Time flies, and the list  of books I want to read keeps growing. Such is life. One thing I realized about these posts is the lists and bibliography parts. In those parts, I try to find lists of books on topics that are of interest, relevant to current times, or have something to offer to readers. Keeping those lists handy I think can be a good tool for reader’s advisory.

As always, if you find something useful or interesting in these posts, or you read any of these books, come back and let me know  your thoughts. Comments are open.

 

Items about books I want to read:

  • Let’s go back in time a bit with Red Star Tales: A Century of Russian and Soviet Science Fiction. I saw this at Boing Boing.
  • Americans are barely literate when it comes to politics and knowing different types of political systems. Though this book is reared for children, it may be helpful for a lot of U.S. adults to finally learn what communism actually is so they can stop embarrassing themselves because they cannot tell a communist from a socialist from an anarchist, so on. For some folks, you have to give them the information in a simple way their minds can understand. The book is Communism for Kids, and it was mentioned in TeleSur.
  • The Texas Observer calls this book the first must-read of the Pendejo in Chief’s era (they did not use that label, but I am not naming him, so there). The book is Tell Me How It Ends by Valeria Luiselli. According to the article, the book “is based on Luiselli’s experiences as a volunteer interpreter in federal immigration court in New York City. The book is organized around the 40-question intake interview that volunteers administer to each new child asylum-seeker.”
  • Julio Cortazar delivered a series of lectures on literature at Berkeley, and there is a new translation of those lectures available. The English edition is Literature Class. If you are like me and prefer to read them in original Spanish, Clases de literatura is also available. I read about this via The Atlantic.
  • A book on the impact companies like Google have on our lives, and no, it is not all positive. The book is Move Fast and Break Things, and it was discussed at AlterNet.
  • Next we have a reference book that may be a bit unusual. The book is U.F.O. Sightings Desk Reference. It was discussed in The New York Times as part of a story about more people seeing more U.F.O.’s. It sounds like a fun book to add to our reference collection, but I am not sure I can convince the other librarians to get it.
  • So, can you tell the difference between the Pendejo In Chief’s residence and the palaces of dictators around the world?
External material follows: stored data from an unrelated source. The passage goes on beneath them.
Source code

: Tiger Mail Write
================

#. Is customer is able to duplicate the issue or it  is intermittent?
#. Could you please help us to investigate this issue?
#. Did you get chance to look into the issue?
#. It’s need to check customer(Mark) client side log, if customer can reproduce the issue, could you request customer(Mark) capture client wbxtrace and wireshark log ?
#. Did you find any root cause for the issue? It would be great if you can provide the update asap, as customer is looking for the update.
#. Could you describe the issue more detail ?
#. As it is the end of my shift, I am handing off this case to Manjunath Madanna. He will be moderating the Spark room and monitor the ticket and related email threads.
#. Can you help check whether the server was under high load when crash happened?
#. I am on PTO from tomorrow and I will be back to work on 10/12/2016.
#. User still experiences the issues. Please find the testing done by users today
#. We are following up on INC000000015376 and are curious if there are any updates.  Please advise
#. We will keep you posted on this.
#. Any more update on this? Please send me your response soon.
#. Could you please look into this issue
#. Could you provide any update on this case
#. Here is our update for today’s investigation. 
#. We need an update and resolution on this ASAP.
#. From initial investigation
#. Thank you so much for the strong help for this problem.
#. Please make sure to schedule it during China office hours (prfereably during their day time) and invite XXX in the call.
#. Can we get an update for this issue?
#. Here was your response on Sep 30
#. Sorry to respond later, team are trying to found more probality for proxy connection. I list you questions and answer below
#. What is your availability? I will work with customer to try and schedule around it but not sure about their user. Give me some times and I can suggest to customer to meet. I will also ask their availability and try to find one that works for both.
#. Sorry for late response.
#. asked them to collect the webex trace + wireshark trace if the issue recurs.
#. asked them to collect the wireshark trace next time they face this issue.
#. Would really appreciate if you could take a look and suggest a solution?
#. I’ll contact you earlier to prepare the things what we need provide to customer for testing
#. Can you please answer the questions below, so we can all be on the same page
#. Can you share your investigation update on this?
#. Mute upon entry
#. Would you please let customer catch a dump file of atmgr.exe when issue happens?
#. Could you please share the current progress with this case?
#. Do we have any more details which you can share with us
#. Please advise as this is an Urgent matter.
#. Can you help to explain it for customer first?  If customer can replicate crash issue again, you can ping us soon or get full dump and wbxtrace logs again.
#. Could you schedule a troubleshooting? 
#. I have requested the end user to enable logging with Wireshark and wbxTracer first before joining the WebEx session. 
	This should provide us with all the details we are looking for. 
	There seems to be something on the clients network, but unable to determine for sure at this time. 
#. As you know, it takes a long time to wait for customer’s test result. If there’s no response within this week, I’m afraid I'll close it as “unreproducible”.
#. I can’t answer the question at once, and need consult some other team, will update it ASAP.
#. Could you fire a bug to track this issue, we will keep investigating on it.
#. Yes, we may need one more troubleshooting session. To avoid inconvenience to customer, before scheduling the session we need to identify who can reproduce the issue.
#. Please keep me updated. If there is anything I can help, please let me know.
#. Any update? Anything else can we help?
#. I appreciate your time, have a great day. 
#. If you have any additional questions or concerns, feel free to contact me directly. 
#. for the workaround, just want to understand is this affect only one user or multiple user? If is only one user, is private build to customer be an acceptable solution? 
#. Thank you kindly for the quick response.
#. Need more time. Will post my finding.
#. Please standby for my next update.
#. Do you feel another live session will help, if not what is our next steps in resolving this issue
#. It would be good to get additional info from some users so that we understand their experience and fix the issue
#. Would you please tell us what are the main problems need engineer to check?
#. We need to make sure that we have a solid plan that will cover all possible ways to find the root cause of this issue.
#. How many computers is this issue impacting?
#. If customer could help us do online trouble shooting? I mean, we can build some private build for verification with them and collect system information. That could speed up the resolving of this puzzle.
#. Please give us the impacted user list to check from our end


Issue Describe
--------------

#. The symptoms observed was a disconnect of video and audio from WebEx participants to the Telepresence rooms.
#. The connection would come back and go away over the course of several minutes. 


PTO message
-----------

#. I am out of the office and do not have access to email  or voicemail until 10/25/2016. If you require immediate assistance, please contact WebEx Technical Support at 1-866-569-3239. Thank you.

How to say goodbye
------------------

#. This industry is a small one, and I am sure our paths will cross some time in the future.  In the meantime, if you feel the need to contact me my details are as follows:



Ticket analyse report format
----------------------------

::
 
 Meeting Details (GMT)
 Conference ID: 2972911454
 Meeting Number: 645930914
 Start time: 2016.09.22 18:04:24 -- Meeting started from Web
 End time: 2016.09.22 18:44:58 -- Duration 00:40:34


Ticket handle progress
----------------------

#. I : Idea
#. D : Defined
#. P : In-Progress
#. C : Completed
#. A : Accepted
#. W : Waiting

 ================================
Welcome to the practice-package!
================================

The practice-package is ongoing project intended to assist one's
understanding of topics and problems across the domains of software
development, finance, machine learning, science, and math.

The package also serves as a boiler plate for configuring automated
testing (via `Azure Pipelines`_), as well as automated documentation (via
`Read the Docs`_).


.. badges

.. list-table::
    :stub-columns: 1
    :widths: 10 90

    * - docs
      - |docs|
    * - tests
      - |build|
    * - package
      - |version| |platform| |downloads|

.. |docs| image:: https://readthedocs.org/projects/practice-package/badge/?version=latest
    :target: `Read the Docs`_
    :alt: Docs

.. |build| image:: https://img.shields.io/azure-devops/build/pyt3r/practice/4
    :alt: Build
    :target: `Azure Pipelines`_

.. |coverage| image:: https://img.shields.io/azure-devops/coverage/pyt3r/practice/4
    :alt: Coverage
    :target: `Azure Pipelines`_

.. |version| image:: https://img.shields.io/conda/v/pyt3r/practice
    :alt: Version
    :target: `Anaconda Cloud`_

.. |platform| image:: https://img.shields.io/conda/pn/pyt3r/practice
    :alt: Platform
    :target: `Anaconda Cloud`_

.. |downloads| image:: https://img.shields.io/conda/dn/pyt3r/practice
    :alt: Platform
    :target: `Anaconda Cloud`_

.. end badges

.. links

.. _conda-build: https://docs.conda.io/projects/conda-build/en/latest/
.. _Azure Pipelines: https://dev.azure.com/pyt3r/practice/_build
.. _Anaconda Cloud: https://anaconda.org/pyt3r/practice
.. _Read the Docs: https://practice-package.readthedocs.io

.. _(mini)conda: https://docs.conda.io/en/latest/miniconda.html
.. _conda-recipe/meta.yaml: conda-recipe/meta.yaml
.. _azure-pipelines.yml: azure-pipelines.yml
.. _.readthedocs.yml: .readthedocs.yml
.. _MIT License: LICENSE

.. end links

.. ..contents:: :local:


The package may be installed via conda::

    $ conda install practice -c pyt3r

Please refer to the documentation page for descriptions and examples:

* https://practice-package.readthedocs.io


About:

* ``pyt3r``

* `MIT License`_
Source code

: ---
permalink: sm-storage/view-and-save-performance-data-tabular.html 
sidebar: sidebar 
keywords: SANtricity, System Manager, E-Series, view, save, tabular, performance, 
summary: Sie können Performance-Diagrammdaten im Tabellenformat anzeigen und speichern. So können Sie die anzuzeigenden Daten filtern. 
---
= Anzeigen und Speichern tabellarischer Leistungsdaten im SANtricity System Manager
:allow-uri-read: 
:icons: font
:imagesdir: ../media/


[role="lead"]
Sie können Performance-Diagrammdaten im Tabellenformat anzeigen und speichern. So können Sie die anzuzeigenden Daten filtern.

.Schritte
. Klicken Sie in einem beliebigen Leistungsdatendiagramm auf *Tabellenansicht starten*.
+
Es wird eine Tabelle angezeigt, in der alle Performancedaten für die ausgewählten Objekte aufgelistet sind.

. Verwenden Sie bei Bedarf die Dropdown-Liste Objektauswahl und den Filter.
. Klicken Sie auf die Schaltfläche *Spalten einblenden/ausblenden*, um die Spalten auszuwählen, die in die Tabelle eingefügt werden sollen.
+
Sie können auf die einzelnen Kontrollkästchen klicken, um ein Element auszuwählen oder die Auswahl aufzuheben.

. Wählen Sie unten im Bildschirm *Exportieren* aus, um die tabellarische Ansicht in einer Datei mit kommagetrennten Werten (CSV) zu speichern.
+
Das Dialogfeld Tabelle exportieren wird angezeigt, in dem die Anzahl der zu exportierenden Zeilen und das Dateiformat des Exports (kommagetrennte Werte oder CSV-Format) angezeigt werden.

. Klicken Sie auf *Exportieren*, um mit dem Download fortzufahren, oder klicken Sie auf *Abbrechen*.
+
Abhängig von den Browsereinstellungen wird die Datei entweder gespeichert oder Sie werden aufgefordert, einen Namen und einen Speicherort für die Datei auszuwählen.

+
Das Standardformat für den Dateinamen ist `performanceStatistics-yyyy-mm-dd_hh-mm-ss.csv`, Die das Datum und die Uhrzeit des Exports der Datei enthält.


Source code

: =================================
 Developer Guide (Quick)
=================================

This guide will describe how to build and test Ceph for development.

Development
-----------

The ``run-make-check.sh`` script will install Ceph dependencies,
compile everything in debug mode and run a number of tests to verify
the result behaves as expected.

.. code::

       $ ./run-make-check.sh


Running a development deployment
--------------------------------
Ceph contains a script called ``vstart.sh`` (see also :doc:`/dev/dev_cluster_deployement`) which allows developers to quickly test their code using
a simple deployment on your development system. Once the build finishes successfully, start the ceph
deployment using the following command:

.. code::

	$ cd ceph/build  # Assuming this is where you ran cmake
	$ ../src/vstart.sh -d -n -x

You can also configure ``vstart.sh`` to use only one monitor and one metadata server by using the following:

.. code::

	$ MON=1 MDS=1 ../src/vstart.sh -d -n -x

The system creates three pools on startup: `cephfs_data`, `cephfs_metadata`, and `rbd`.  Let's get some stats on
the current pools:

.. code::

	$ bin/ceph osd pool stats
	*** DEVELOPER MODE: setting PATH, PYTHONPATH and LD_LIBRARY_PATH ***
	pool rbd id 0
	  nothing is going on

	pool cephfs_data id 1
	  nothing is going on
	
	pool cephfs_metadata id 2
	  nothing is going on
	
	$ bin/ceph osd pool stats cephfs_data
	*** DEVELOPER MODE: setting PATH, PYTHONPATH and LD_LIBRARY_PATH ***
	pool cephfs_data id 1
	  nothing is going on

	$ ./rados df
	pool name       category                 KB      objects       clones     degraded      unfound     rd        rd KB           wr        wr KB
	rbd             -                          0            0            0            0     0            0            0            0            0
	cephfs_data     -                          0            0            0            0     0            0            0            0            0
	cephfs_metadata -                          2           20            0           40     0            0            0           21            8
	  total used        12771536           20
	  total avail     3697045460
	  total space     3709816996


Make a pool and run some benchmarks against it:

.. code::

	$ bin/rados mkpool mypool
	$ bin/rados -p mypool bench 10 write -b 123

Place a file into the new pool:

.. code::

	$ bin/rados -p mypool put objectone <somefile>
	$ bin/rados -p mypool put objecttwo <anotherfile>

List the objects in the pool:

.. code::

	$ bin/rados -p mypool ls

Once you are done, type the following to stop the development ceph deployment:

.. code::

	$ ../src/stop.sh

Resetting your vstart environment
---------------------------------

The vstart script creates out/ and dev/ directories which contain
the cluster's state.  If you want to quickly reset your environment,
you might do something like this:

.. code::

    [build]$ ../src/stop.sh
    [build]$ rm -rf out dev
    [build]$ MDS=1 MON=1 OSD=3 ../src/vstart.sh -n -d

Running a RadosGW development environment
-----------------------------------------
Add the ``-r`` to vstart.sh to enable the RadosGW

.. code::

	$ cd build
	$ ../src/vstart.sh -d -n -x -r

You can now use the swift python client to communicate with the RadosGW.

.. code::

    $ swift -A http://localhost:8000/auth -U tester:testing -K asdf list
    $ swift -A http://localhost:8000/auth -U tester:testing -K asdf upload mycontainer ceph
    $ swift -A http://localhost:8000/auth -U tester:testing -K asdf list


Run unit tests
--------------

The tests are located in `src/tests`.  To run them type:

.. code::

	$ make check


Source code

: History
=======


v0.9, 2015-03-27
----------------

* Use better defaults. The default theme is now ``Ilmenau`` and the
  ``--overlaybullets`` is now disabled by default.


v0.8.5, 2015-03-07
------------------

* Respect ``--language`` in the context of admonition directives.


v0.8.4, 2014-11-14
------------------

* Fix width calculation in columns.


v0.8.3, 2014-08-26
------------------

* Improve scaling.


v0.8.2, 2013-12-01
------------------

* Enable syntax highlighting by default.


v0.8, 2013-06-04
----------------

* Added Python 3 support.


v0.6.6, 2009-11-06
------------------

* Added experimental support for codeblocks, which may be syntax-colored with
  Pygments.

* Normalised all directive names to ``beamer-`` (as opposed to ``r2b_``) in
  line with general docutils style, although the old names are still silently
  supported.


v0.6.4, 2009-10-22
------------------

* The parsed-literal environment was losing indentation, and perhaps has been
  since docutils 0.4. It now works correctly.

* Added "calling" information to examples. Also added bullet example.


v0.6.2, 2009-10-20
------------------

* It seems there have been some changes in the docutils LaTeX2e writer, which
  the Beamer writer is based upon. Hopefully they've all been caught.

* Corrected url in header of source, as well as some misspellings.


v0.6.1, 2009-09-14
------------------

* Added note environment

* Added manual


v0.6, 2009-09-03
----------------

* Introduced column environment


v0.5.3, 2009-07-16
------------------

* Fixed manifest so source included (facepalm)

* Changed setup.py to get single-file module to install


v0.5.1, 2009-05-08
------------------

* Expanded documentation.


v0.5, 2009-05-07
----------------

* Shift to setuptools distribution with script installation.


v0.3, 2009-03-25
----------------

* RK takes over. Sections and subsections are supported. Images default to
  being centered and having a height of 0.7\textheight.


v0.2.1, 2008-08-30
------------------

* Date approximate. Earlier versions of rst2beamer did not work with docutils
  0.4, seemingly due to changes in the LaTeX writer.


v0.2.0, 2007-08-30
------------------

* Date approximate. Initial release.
Here is a book that might help: Dictator Style: Lifestyles of the World’s Most Colorful Despots.   The book was mentioned at AlterNet.
  • I am not always a fan of yet another fairy tale retelling, but this look at Snow White as a noir tale in Depression-era Manhattan does look intriguing enough to give it a try. The book is Snow White: a Graphic Novel, and it was featured in Wink Books.
  • I always enjoy a good trivia book, and I do like books about alcohol and drinking culture. This book combines both in looking at the science and trivia of alcohol including production, preparation, consumption as well as dispelling a myth or two. The book is Distilled Knowledge, and it was reviewed at Drinkhacker.
  • Let’s do a little fiction, in this case horror. This one made me think of other books I have read such as The Repossession Mambo (link to my review of that). The book is A Night at the Dream Theater (no WorldCat record on that one, so link to the big online retailer), and the premise is this: “takes place in a sci-fi/parallel future world where worth is determined by employment. Without a job a person is instantly without a home, money, or protection.” That sounds more like modern times than a horror dystopia, but I am still intrigued. I heard about the book at Horror Novel Reviews.
  • When you think of the War in Iraq, you may think of books featuring soldier accounts or other daring exploits (at least what most Americans would read). However, this is a different book. It looks at the absurd bureaucracies you find in war from the man who had the task of interrogating Saddam Hussein when he was caught. One of the small problems? Well, apparently the U.S. was not quite prepared to deal with capturing Saddam alive. That is just the beginning. The book is Debriefing the President, and it was reviewed at Los Angeles Review of Books.
  • Think white supremacist thought, racism, so on are recent ideas in the U.S.? Think the Nazis just came up with their racial purity ideas out of the blue? Turns out the Nazis got quite a bit of inspiration from the good old U.S. of A., and you can learn more about that in the book Hitler’s American Model. The book was reviewed in Inside Higher Ed.
  • The Library of Congress highlights on their blog a new book out that may be of interest to folks like me who like visual things. The book is Picturing America: the Golden Age of Pictorial Maps.
  • The Food Politics blog highlights a book on how fast food companies used government help to enter inner cities and help the obesity epidemic grow. The book is Supersizing Urban America.